In a three-part series, Time Traveller’s Guide to Tudor England, best-selling author Ian Mortimer transports viewers back to Tudor England. He reveals in amazing detail a living, breathing Tudor world. Viewers learn how ordinary Tudor housewives turned plants into medicine; how the middle classes kept themselves clean using linen cloths; how the poor made pottage; how cooks of the rich devised recipes for new ingredients; and how Tudors learned to read and write. The series will also show how people identified and avoided different types of common criminal, how the invention of the brick chimney piece turned Tudor England into a building site, and how Elizabeth’s spy network covered eight countries.

Melvyn Bragg explores why translating the Bible into English was such a controversial undertaking in the sixteenth century in William Tyndale – The Most Dangerous Man in Tudor England (a BBC Religion production 1×60). Melvyn reveals the story of a man whose life and legacy have been largely hidden from history but whose story marks a turning point in Christianity and in the English language. His life’s work was a carefully translated Bible so simple that even the ploughboy could read God’s word. The project made him a profound threat to the leadership of Church and State who demanded civil obedience, and he was ultimately killed for heresy.

Dr Joann Fletcher presents Ancient Egypt: Life & Death In The Valley Of The Kings. The Valley of the Kings is the burial place of the greatest Pharaohs of Egypt’s Golden Age. But for Egyptologist, Dr Fletcher, it isn’t the lives of the great Pharaohs that draws her to the study of Ancient Egypt – but the ordinary people.

Dr Fletcher reveals the lives of the ordinary Egyptians who were born, lived, worked and died in the service of the New Kingdom. It is a forensic study of the real lives of two ordinary Egyptians, a husband and wife team who lived in the tomb-builder’s town of Deir el-Medina and who gave their entire lives over to the service of their famous masters, their everyday lives set against the grand narrative of the creation of one of the world’s greatest and most extraordinary mausoleums.

In a three-part series, Fit To Rule?, Chief Curator at Historic Royal Palaces, Lucy Worsley, explores one of the most intimate aspects of dynastic power: the state of health of the monarch. For hereditary rulers, the impact of individual illness goes far beyond the personal. For Kings, Queens and their children, sickness was a political illness that shaped not just their own futures, but also the destiny of the nation.

Over the course of the series, Lucy will explore key moments when the health, or otherwise, of the monarch made a material difference to history. She will examine royal clothes, medical records, personal letters and diaries to gain a unique insight into the intimate mental and physical worlds of the real men and women who lie behind the regal portraits.

Dominic Sandbrook presents a three-part series, The Looking Glass War: Britain In The Cold War Years. Drawing on his work on post-war Britain and Seventies America, Dominic gives a fresh take on Britain during the Cold War.
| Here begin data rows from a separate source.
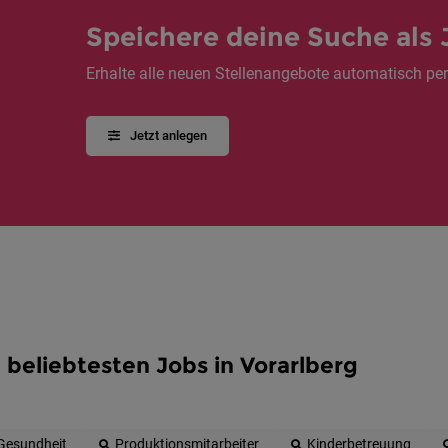
Speichere deine Suche als 
Erhalte alle neuen Stellenangebote automatisch per
Jetzt anlegen
 beliebtesten Jobs in Vorarlberg
Gesundheit
Produktionsmitarbeiter
Kinderbetreuung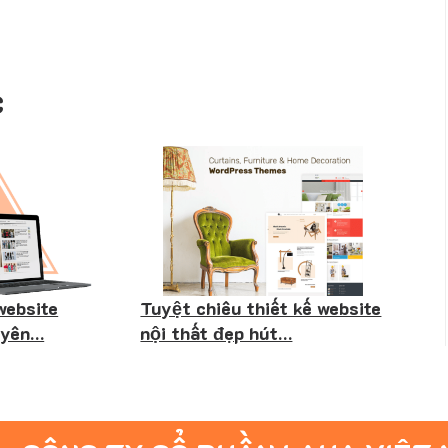
C
website
Tuyệt chiêu thiết kế website
uyên…
nội thất đẹp hút…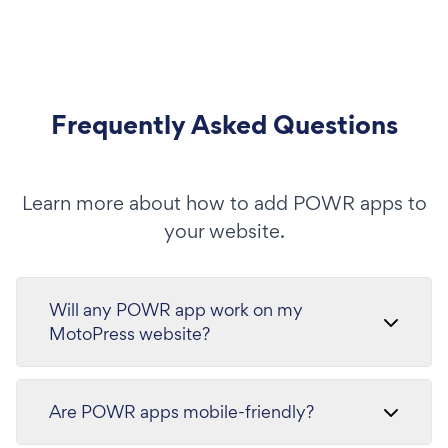
Frequently Asked Questions
Learn more about how to add POWR apps to
your website.
Will any POWR app work on my
MotoPress website?
Are POWR apps mobile-friendly?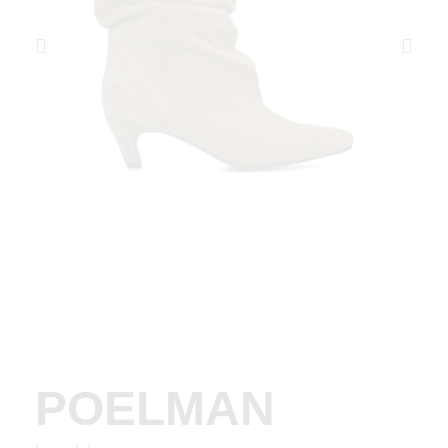
POELMAN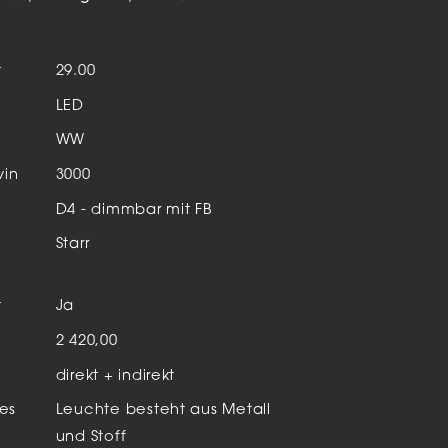
Aktuelles & Events
nleuchten
t
29.00
enensysteme
LED
auleuchten
WW
hör
vin
3000
D4 - dimmbar mit FB
Starr
t
Ja
n
2 420,00
direkt + indirekt
es
Leuchte besteht aus Metall
und Stoff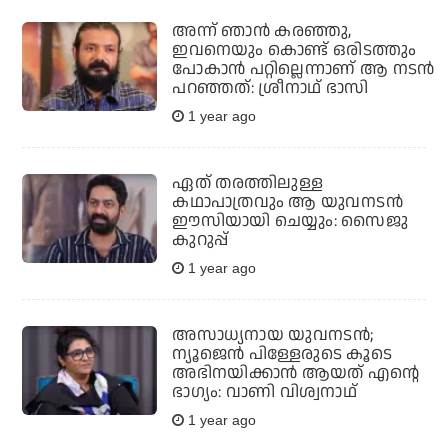
അന്ന് ഞാന്‍ കരഞ്ഞു,
ഇവനെയും കൊണ്ട് ഒരിടത്തും
പോകാന്‍ പറ്റില്ലെന്നാണ് ആ നടന്‍
പറഞ്ഞത്: ശ്രീനാഥ് ഭാസി
1 year ago
ഏത് തരത്തിലുള്ള
കഥാപാത്രവും ആ യുവനടന്‍
ഈസിയായി ചെയ്യും: സൈജു
കുറുപ്പ്
1 year ago
അസാധ്യനായ യുവനടന്‍;
ന്യൂജെന്‍ പിള്ളേരുടെ കൂടെ
അഭിനയിക്കാന്‍ ആയത് എന്റെ
ഭാഗ്യം: വാണി വിശ്വനാഥ്
1 year ago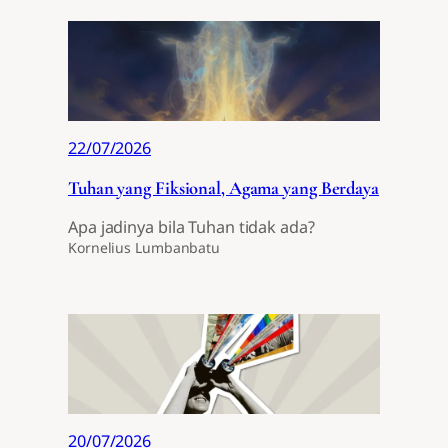
22/07/2026
Tuhan yang Fiksional, Agama yang Berdaya
Apa jadinya bila Tuhan tidak ada?
Kornelius Lumbanbatu
20/07/2026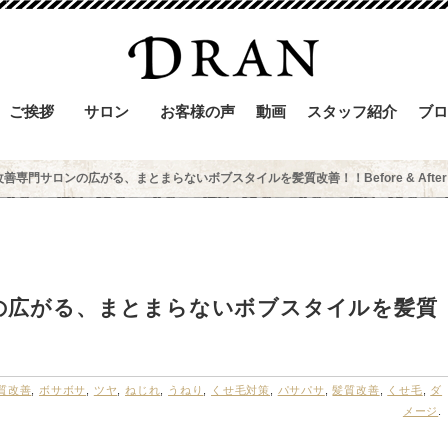
ご挨拶
サロン
お客様の声
動画
スタッフ紹介
ブロ
善専門サロンの広がる、まとまらないボブスタイルを髪質改善！！Before & After
の広がる、まとまらないボブスタイルを髪質
質改善
,
ボサボサ
,
ツヤ
,
ねじれ
,
うねり
,
くせ毛対策
,
パサパサ
,
髪質改善
,
くせ毛
,
ダ
メージ
.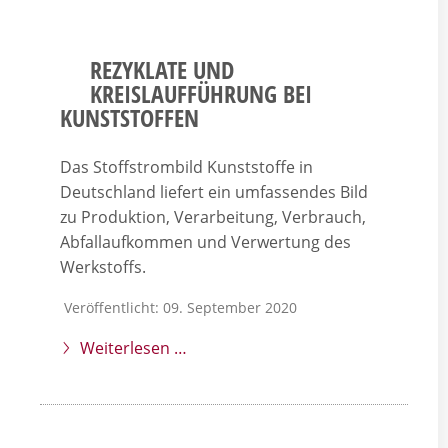
REZYKLATE UND
KREISLAUFFÜHRUNG BEI
KUNSTSTOFFEN
Das Stoffstrombild Kunststoffe in
Deutschland liefert ein umfassendes Bild
zu Produktion, Verarbeitung, Verbrauch,
Abfallaufkommen und Verwertung des
Werkstoffs.
Veröffentlicht: 09. September 2020
Weiterlesen …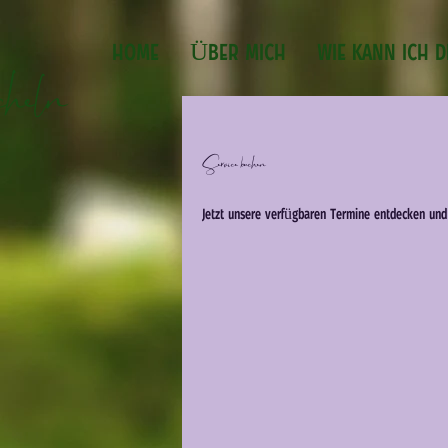
HOME
ÜBER MICH
WIE KANN ICH D
heln
Service buchen
Jetzt unsere verfügbaren Termine entdecken und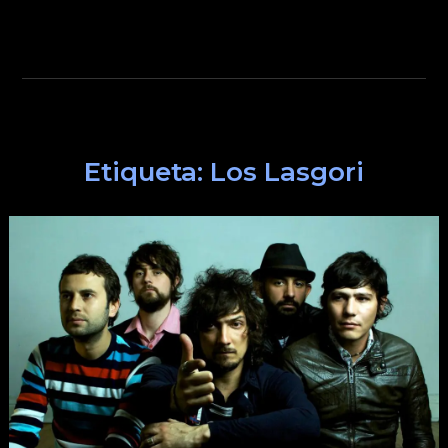
Etiqueta:
Los Lasgori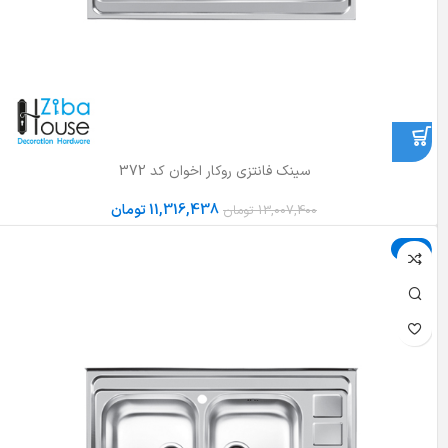
سینک فانتزی روکار اخوان کد 372
11,316,438
تومان
13,007,400
تومان
حراج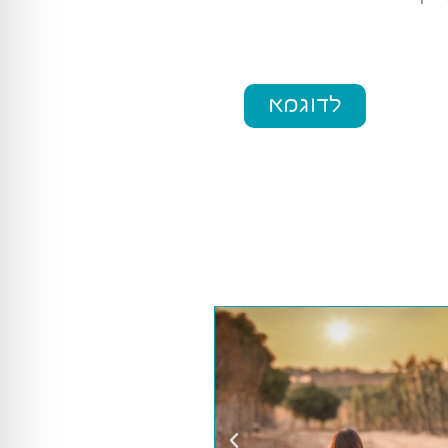
לדוגמא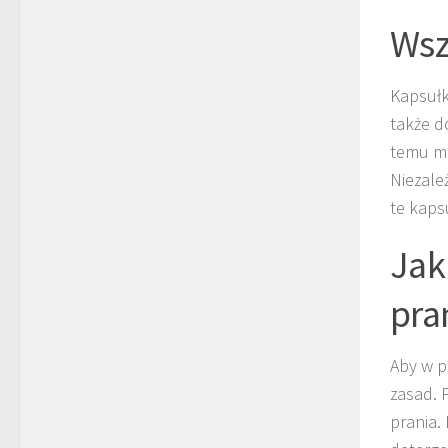
Wsz
Kapsułk
także d
temu mo
Niezale
te kaps
Jak
pra
Aby w p
zasad. 
prania.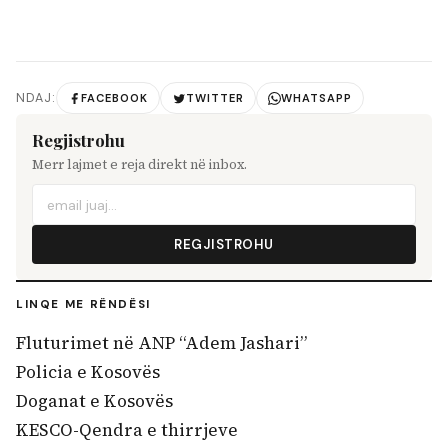
NDAJ:
FACEBOOK
TWITTER
WHATSAPP
Regjistrohu
Merr lajmet e reja direkt në inbox.
REGJISTROHU
LINQE ME RËNDËSI
Fluturimet në ANP “Adem Jashari”
Policia e Kosovës
Doganat e Kosovës
KESCO-Qendra e thirrjeve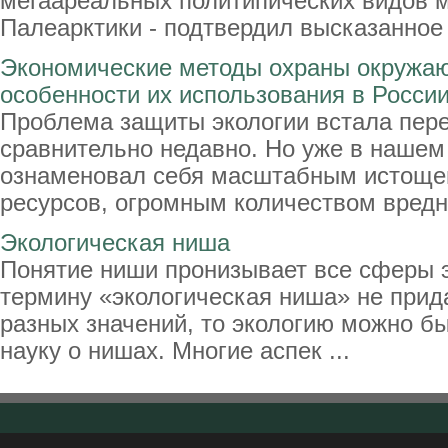
мегаареальных политипических видов
Палеарктики - подтвердил высказанное н
Экономические методы охраны окружа
особенности их использования в Росси
Проблема защиты экологии встала пер
сравнительно недавно. Но уже в нашем
ознаменовал себя масштабным истоще
ресурсов, огромным количеством вредны
Экологическая ниша
Понятие ниши пронизывает все сферы э
термину «экологическая ниша» не прид
разных значений, то экологию можно б
науку о нишах. Многие аспек ...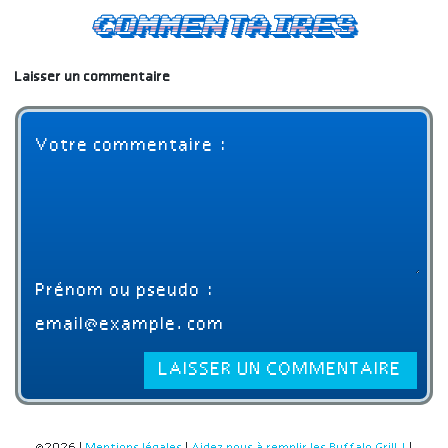
Commentaires
Laisser un commentaire
©2026 |
Mentions légales
|
Aidez nous à remplir les Buffalo Grill !
|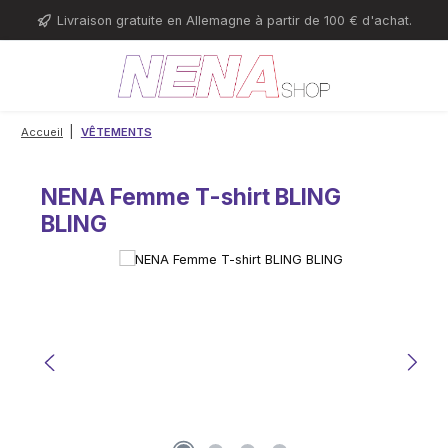
Passer au contenu principal
Livraison gratuite en Allemagne à partir de 100 € d'achat.
|
Accueil
VÊTEMENTS
NENA Femme T-shirt BLING
BLING
Ignorer la galerie d'images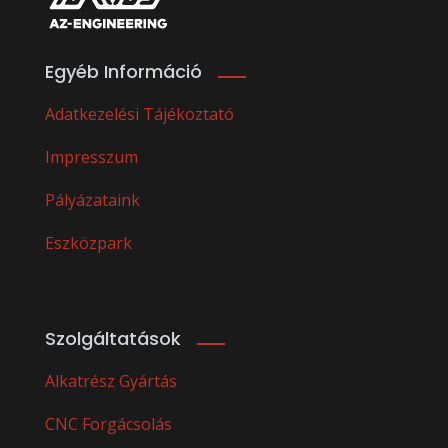
Egyéb Információ
Adatkezelési Tájékoztató
Impresszum
Pályázataink
Eszközpark
Szolgáltatások
Alkatrész Gyártás
CNC Forgácsolás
He contends that the global Cold War between democratic West and Communist East is fundamental to understanding domestic society, economy and politics.

The Looking Glass War: Britain In The Cold War Years is not the usual story of spies and lies, protest and paranoia, it is also the story of great culture, ordinary lives changed for ever and the destiny of Britain from the end of the Second World War to today and beyond.

All history programmes were commissioned by Martin Davidson, Commissioning Editor, History and Business and Janice Hadlow, Controller, BBC Two.

William Tyndale – The Most Dangerous Man In Tudor England was commissioned by Aaqil Ahmed and Janice Hadlow.